Columbia University’s Department of Biomedical Informatics is advancing innovation at the intersection of healthcare and artificial intelligence. We are seeking a highly skilled and motivated Machine Learning Engineer with expertise in generative AI. The successful candidate will play a central role in developing, validating, and deploying advanced AI models to analyze and interpret complex biomedical and clinical data.  This position involves collaborating with a multi-disciplinary team of clinicians, academic researchers, software engineers, and informaticians to translate research into scalable, production-ready AI solutions that improve diagnosis, treatment planning, and patient care.

As a Machine Learning Engineer, you will play a crucial role in translating research, developing and deploying cutting-edge machine learning models to address healthcare challenges. You will be responsible for the entire lifecycle of AI projects, from data ingestion and foundational model finetuning and validation, model development and validation, and deployment. You will work collaboratively with cross-functional teams, including clinicians, academic researchers, software engineers, informaticians, and product managers, to design and implement scalable AI solutions.

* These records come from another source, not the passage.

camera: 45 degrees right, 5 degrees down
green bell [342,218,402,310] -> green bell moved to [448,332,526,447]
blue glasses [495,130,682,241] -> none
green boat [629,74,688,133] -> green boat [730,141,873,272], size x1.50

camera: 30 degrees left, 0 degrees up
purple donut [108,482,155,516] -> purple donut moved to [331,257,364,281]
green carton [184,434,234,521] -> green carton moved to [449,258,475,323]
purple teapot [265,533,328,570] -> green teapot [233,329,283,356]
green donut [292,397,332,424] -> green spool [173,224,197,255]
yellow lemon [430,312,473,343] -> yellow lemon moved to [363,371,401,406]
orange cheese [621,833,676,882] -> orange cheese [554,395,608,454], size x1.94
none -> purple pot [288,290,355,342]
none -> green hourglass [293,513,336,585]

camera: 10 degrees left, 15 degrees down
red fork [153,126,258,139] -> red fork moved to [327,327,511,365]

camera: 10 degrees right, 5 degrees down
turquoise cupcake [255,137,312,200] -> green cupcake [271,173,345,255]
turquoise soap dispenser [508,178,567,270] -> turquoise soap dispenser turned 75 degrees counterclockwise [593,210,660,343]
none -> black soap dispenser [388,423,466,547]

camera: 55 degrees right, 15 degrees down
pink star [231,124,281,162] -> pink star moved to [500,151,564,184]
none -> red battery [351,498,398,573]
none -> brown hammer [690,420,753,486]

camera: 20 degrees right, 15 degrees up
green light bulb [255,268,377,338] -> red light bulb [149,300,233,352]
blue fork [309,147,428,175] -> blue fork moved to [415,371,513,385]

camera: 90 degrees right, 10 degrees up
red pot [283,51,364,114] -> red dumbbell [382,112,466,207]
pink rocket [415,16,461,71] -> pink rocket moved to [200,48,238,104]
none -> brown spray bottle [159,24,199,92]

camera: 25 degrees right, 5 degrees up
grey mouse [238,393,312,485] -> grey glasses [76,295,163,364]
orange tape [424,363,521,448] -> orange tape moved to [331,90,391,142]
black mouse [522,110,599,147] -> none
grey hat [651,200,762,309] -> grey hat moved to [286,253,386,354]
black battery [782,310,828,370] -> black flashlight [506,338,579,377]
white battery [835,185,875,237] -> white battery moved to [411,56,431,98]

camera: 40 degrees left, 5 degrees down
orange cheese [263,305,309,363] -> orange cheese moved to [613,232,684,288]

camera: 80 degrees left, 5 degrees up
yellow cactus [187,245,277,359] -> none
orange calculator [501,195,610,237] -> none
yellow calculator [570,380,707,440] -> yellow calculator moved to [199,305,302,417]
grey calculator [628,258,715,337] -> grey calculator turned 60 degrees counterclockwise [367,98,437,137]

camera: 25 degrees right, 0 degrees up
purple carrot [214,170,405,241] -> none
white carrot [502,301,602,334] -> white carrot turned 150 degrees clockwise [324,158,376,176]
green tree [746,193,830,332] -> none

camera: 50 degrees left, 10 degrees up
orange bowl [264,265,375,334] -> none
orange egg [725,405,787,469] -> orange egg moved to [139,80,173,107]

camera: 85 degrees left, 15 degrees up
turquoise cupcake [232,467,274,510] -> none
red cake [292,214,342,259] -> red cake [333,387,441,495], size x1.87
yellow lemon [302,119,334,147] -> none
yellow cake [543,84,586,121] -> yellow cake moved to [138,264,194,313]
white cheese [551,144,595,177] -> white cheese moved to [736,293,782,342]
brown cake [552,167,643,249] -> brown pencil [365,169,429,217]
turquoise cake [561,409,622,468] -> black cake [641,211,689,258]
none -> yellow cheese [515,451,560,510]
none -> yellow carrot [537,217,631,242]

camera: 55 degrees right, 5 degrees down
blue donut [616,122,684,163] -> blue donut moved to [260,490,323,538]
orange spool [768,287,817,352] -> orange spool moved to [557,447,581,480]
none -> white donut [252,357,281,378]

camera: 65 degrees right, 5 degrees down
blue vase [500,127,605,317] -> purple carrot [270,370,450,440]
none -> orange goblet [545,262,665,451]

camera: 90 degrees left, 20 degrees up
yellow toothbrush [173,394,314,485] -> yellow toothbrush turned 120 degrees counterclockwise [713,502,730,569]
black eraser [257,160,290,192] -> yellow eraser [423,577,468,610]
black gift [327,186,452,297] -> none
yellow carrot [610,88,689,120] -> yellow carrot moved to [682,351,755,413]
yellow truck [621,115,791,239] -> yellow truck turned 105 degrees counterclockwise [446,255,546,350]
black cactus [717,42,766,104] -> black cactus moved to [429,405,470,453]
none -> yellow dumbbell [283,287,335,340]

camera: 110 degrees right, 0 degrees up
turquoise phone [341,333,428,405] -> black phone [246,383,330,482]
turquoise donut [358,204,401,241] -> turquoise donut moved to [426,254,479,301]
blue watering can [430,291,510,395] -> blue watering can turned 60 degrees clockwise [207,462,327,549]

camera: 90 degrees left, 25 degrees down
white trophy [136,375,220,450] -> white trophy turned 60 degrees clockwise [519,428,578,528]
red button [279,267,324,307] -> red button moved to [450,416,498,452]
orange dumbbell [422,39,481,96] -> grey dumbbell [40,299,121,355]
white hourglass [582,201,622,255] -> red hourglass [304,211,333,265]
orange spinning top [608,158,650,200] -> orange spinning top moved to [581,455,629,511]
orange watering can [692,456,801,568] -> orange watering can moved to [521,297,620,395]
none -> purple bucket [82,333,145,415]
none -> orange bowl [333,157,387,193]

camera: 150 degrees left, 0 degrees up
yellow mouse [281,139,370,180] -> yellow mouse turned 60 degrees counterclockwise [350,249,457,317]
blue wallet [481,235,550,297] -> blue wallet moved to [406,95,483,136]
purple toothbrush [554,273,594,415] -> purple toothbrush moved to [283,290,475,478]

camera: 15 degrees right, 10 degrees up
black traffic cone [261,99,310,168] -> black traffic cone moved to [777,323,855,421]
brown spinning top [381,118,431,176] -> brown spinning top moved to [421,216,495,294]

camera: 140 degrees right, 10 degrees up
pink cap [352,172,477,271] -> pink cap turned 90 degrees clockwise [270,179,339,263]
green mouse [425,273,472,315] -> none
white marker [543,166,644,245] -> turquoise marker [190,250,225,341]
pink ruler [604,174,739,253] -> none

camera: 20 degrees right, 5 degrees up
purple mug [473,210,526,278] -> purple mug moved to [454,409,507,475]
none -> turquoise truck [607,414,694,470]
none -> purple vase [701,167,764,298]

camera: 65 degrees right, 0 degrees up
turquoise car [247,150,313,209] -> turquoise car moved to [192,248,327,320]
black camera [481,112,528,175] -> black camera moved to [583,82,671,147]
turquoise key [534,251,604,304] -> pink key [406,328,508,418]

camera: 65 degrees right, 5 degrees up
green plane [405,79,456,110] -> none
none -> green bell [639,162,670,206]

Subject to business needs, we may support flexible and hybrid work arrangements. Options will be discussed during the interview process.

Responsibilities

  • Collaborate with cross-functional teams to analyze biomedical and clinical datasets—including free text, structured data, and multi-modal inputs—and design and implement scalable AI solutions.
  • Maintain, fine-tune, and validate foundational models for clinical data, applying methods such as in-context learning, prompt engineering, and instruction tuning.
  • Develop robust data pipelines for data ingestion, cleaning, and preprocessing.
  • Build, evaluate, and optimize AI/ML models (foundation-based or bespoke) tailored to specific healthcare tasks.
  • Develop and maintain machine learning pipelines for production deployment.
  • Contribute to continuous monitoring of model performance and support model retraining to ensure accuracy, fairness, and clinical reliability.
  • Write, validate, and execute code across local and cloud-based environments (CPU/GPU).
  • Create clear and informative reports and visualizations to summarize data, results, and performance metrics.
  • Actively participate in stakeholder meetings, presentations, and discussions.
  • Follow best practices in documentation, code repositories, containers/environments, and version control.
  • Mentor junior engineers and data scientists as appropriate.
  • Stay abreast of emerging methods and tools in AI, NLP, and healthcare technology to ensure Columbia’s solutions remain cutting edge.
  • Perform other related duties and special projects as assigned.

Minimum Qualifications

Master's degree in computer science, informatics or related field, and/or equivalent in education and experience, with at least 2 years’ related experience.

Preferred Qualifications

PhD degree in computer science, informatics or related field, and/or equivalent and experience in education, with at least 1 year of related work experience.

Other Requirements

  • Experience working with foundational models, prompt engineering, instruction tuning, in-context learning.
  • Experience optimizing training pipelines for scaling novel foundation model architectures to extreme datasets and model sizes over appropriate compute resources.
  • Strong programming skills in Python and experience with machine learning libraries (e.g., PyTorch, TensorFlow, scikit-learn) as well as visualization packages.
  • Experience with cloud platforms (e.g., Azure, Databricks, AWS, GCP) is a plus.
  • Experience with version control systems (e.g., Git) and continuous integration/continuous deployment (CI/CD) pipelines.
  • Experience working with clinical data is a plus.
  • Excellent analytical and problem-solving skills.
  • Strong communication and collaboration skills.

 

Equal Opportunity Employer / Disability / Veteran

Columbia University is committed to the hiring of qualified local residents.